Requirement: Scan the entries and copy each line where the word "wall" is present.

Data supplied:

Start of Block

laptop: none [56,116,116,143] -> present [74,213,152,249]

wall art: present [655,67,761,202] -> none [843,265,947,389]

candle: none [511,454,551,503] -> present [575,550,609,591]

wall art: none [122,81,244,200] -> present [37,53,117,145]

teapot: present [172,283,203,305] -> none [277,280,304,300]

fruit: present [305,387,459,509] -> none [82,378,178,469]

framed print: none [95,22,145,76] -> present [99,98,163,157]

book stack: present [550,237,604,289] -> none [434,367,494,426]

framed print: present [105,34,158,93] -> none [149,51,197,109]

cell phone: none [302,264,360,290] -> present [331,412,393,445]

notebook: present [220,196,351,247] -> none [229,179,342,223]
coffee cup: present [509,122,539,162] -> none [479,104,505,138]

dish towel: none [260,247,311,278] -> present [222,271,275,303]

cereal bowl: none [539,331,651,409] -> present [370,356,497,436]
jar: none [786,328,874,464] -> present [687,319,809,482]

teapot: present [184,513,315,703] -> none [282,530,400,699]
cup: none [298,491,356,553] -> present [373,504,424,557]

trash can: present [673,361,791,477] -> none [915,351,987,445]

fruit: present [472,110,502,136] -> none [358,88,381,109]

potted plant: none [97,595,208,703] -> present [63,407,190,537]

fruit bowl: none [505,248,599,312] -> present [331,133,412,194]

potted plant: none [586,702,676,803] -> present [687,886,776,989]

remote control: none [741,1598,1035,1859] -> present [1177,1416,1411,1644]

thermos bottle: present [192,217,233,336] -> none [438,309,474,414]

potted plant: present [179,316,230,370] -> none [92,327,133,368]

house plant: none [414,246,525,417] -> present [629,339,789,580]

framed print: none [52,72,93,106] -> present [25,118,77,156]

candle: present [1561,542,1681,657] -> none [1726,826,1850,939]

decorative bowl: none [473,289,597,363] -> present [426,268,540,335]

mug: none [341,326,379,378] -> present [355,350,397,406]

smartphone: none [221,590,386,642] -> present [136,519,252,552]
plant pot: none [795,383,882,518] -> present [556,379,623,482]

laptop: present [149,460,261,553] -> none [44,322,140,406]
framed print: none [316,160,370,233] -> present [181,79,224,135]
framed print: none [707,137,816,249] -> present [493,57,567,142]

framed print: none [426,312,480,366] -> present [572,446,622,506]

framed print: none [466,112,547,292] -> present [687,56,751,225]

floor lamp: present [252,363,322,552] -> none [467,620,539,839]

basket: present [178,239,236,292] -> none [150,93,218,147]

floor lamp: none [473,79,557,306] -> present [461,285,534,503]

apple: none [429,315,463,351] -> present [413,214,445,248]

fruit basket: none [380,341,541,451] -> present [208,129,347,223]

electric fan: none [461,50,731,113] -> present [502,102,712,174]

End of Block

Output below:
wall art: present [655,67,761,202] -> none [843,265,947,389]
wall art: none [122,81,244,200] -> present [37,53,117,145]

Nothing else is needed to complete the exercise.